January 26, 2006

TM introduction

David Lynch's TM presentation

I happened to see part of this presentation that took place at the UW, on cable today [January 7, 2006]:

Consciousness, Creativity, and the Brain

I wouldn't have paid attention to a lecture about meditation, but the part I came in on was showing pictures of activation in areas of the brain, like it was a real science show. They think, and want you to think, that a person who has anger problems or has been abused will have what are called "functional lesions" in the frontal area of their brains, areas where activity is lower as if there are physical lesions, compared with a normal brain scan.

The speaker, Dr. Fred Travis, claimed that when you're stressed, it causes this damage because your brain does "down shifting" to depend more on the motor area for activity, which can lead to making blunders like running to class and forgetting your homework. He explained that the frontal areas do the conscious decision making, "That's where your David Lynch is." He blames damage there for poor decision making, such as violent behavior.

Then the show got even better: They had a young man hooked up to an electroencephalogram and pointed out the differences in the graphs they showed on screen for the front and back of his brain as he they had him blink, close his eyes, open his eyes, and lastly, meditate. (A disclaimer on the screen said due to technical difficulties, some of that was recorded separately.) It made it look like meditating has some scientifically measurable effect, compared to just closing your eyes.

David Lynch and the other speakers talked for a few minutes about the benefits of transcendental meditation and surprisingly it wasn't boring. Knowing that the TM movement is like a religion, it seems like they may have been exaggerating with some of the success stories, such as reducing recidivism in a prison in Africa. (Once I heard a Christian missionary give a speech about a miracle in some place in Africa: lightning out of a clear blue sky that killed a lion. That sort of story about a place that listeners can never check on, if presented as if it is evidence rather than just a story, reduces the credibility of a presentation.)

The closing title screen gave this web address:

www.davidlynchfoundation.org

You can watch or download a video of the "Consciousness, Creativity and the Brain" presentation that was given at Emerson College in Boston (77 minutes). Film students ask Lynch questions about his movies for the first few minutes, until a film teacher asks the expected question about what TM can contribute to film making creativity and he starts on his speech about it.

After a few more questions, John Hagelin the physicist, who was in the movie "What the Bleep Do We Know?" gives a speech about consciousness.

From 48:40 on, the presentation is similar to what I saw and described above, but with a little more apparent nervousness and searching for words, and not seeming to make the entertaining points as well, showing that a month and several tries later, they had improved their presentation. That's evidence of thinking on their feet, an ability which they would probably credit TM for enhancing.
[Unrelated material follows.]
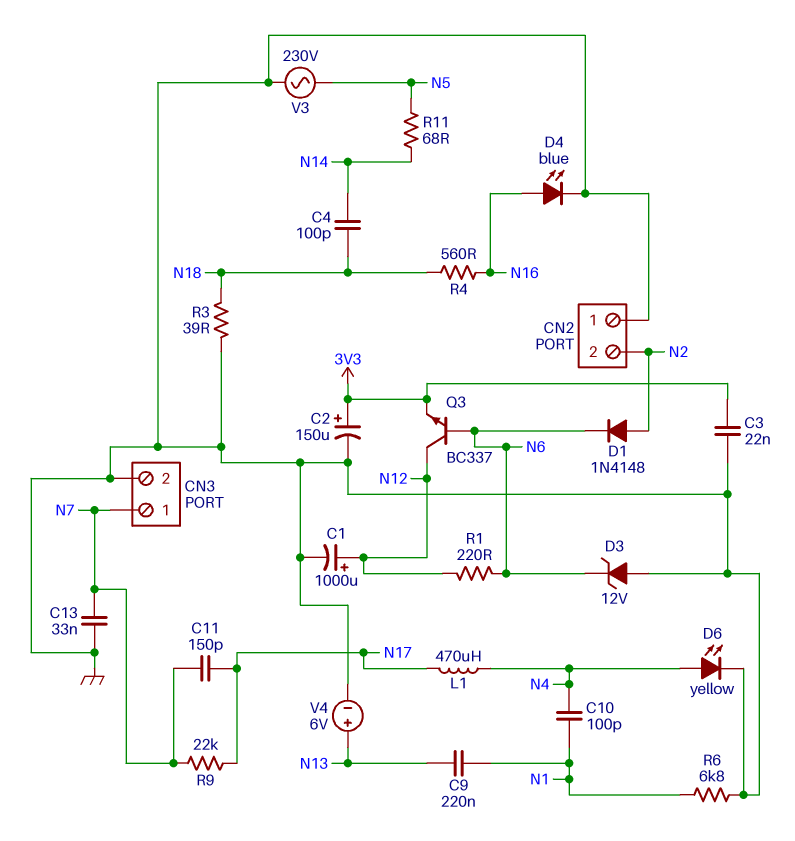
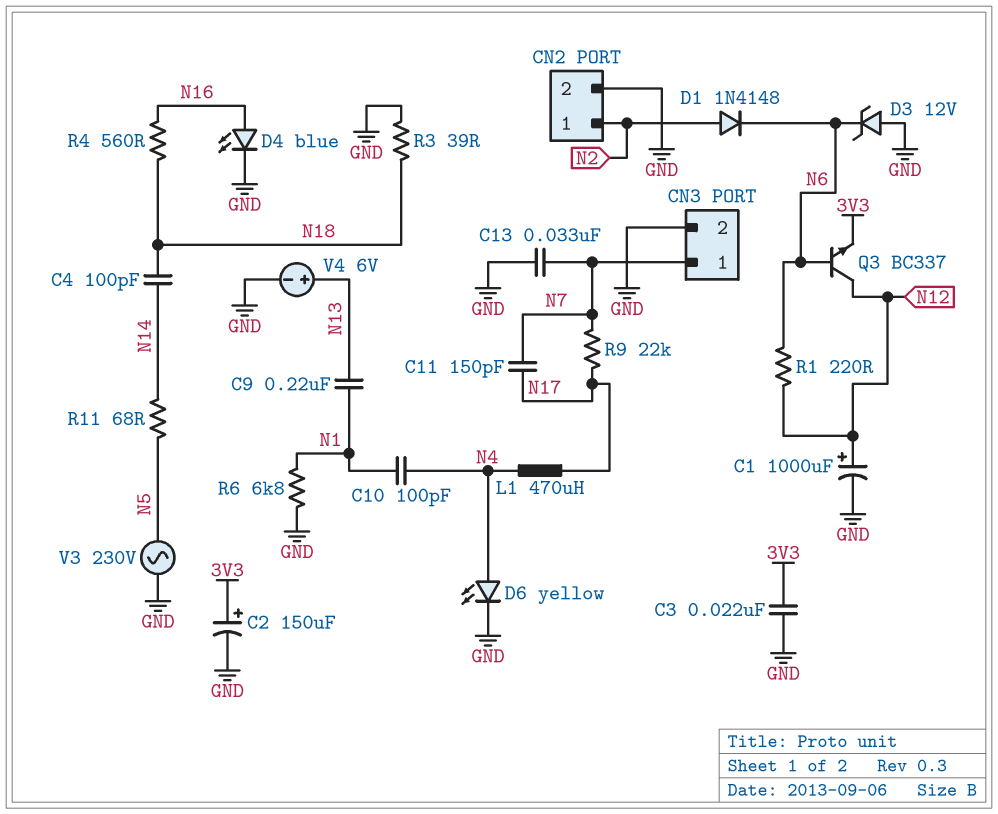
CN2 pin 1: GND -> N2
CN2 pin 2: N2 -> GND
What about the story of the prison in Africa? The first version I looked at: abstract from Journal of Offender Rehabilitation, 2003. It says in Senegal, TM was introduced in prisons from 1987 to 1989, and recidivism went from 90% down to 3%. Next I found a webpage by David Orme-Johnson, Dean of Research, Maharishi International University, from 2001 that said recidivism went down to 8%. Here's a paragraph from an article from Corrections Today, December 1991:

"Before the TM program was introduced in Senegal in January 1987, inmates there returned to prison at a rate of about 90 percent within the first month. After TM had been instituted, a study of 2,400 inmates released through an amnesty in June 1988 revealed that fewer than 200 of them returned within the first six months-80 percent of those who returned did not practice the technique."

So the prisoners who didn't reoffend were released in an amnesty, not the usual releases. That means they might not be the usual inmates held for short times for offenses that are often repeated.

A letter from Colonel Mamadou Diop, Director of the Penitentiary Administration (in Senegal,) from January 1989, to one of the writers of later articles about it, who translated it from French, gives the same information, plus more details. It's at www.tmscotland.org/popup/senegal although the index of the site is not up. It appears to be the source behind the other stories. It contains this sentence just before the recidivism statistics:

"Indeed, we can say that in Senegal usually about 90% of the inmates released after serving their sentence (or those released because of the yearly presidential pardon) come back to prison within one month."

So the author (or maybe the translator?) has thought of adding the parenthesis about the yearly pardon to make the implications more scientific. Still, did the pardon in 1988 release the right prisoners for once?

Senegal is a majority Muslim country. Transcendental Meditation is associated with Hinduism. It seems unlikely they would let there be TM classes in the prisons for both the prisoners and guards, but maybe that's why the project was discontinued despite seeming so successful. Some critics of the TM movement say that studies about any form of meditation are called evidence for TM, so maybe it was some form of Sufi meditation.

Who knows what really happened? There are some countries where you can buy forged documents from government officials to have evidence for whatever you like.